Trem
Noturno para Lisboa
Por Ana Lucia
Gondim Bastos
Porque a direção da vida
está nas mãos do acaso, o professor suíço Raimund, personagem de Jeremy Irons
em “Trem Noturno para Lisboa” (Bille August, 2013),tem seu caminho a mais um
dia de trabalho atravessado pela oportunidade de salvar uma vida. A moça, que
tem seu projeto de suicídio impedido pelo professor, deixa poucas pistas de sua
história. Contudo, é através desse encontro que Raimund acaba por ter nas mãos
o livro do português Amadeu Almeida
Prado, cuja leitura é estopim para se deixar levar numa busca pelo seu sentido
de vida perdido. É justo dentro do livro, que lembra que o acaso rege a vida,
que Raimund encontra uma passagem de trem para Lisboa e, então, passa a ter
como interesse central de sua vida, há tempos sem interesse central, a busca
por conhecer aquele autor que fala da morte e da finitude como dando beleza e
horror à vida. Estrangeiro na terra de quem tocou tão fundo sua alma, Raimund
tem seus óculos quebrados e novas lentes começam a pesar menos em seu rosto
iluminado pelo interesse de desvendar uma história. A história, na qual começa
a entrar, tem registros truncados de difícil junção, como tantas histórias de
pessoas que resistiram a ditaduras (no caso a salazarista), mas cada fragmento
vem cheio de emoção, convicção e sentimento de vida vivida com intensidade e
fervor. O roteiro nos intriga e nos absorve como se estivéssemos frente a um
quebra cabeça de mais de mil peças. Cada novo encaixe revela uma surpresa no
que diz respeito à imagem que vai se formando. Imagem que vai remetendo Raimund
a profundas reflexões existenciais e a encontros transformadores. Impossível
não sermos tomados por essas reflexões, ainda mais às vésperas de um ano novo!

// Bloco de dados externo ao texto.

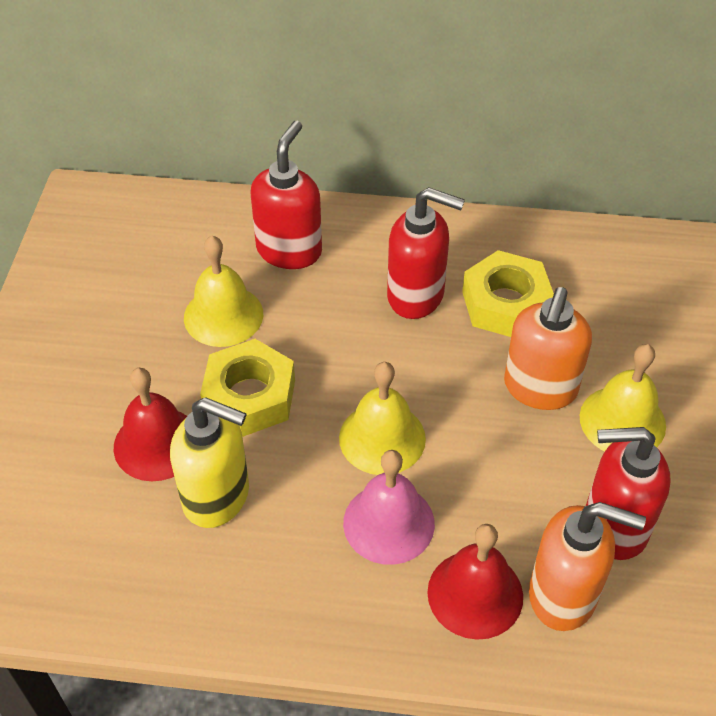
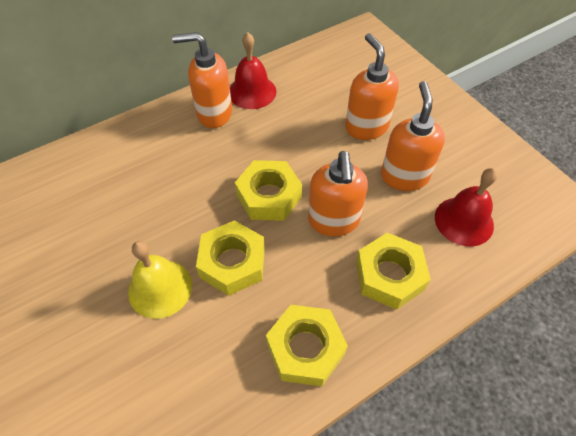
orange soap dispenser: 2 -> 4
pink bell: 1 -> 0
red soap dispenser: 3 -> 0
yellow bell: 3 -> 1
yellow nut: 2 -> 4
yellow soap dispenser: 1 -> 0

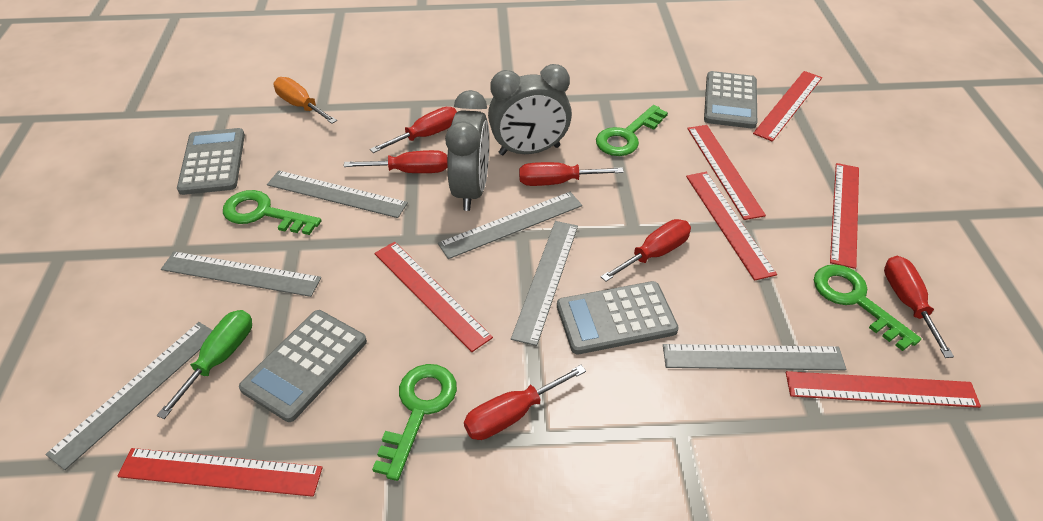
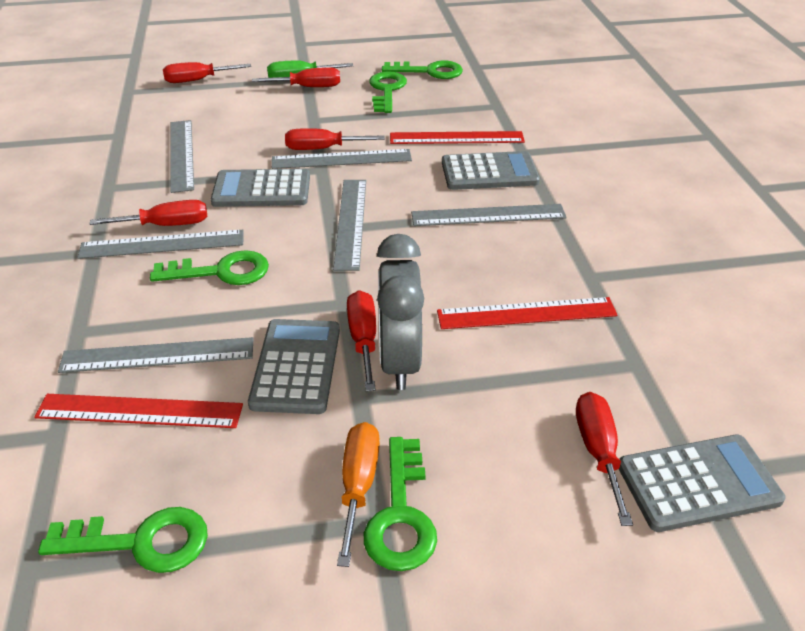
green key: 4 -> 5
grey clock: 2 -> 1
red ruler: 7 -> 3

Amadeu diz que contava os dias para que eles não o esmagassem. Talvez seja por
isso que tenhamos que encerrar anos e recomeçar outros, contando o tempo para
melhor lidar com ele, sem que o peso da incerteza do que estar por vir pese
como chumbo em nossas costas. Ao contrário, precisamos que tal incerteza se
banhe de esperança nos bons encontros e nas histórias de amor que ainda vamos
viver. Que estejamos sempre prontos para trocar nossas lentes, quando estiverem
pesando muito em nossos rostos, e que estejamos sempre prontos para embarcar em
viagens que nos proporcionem novos encontros, outras paragens e trilhas alternativas. Feliz 2015!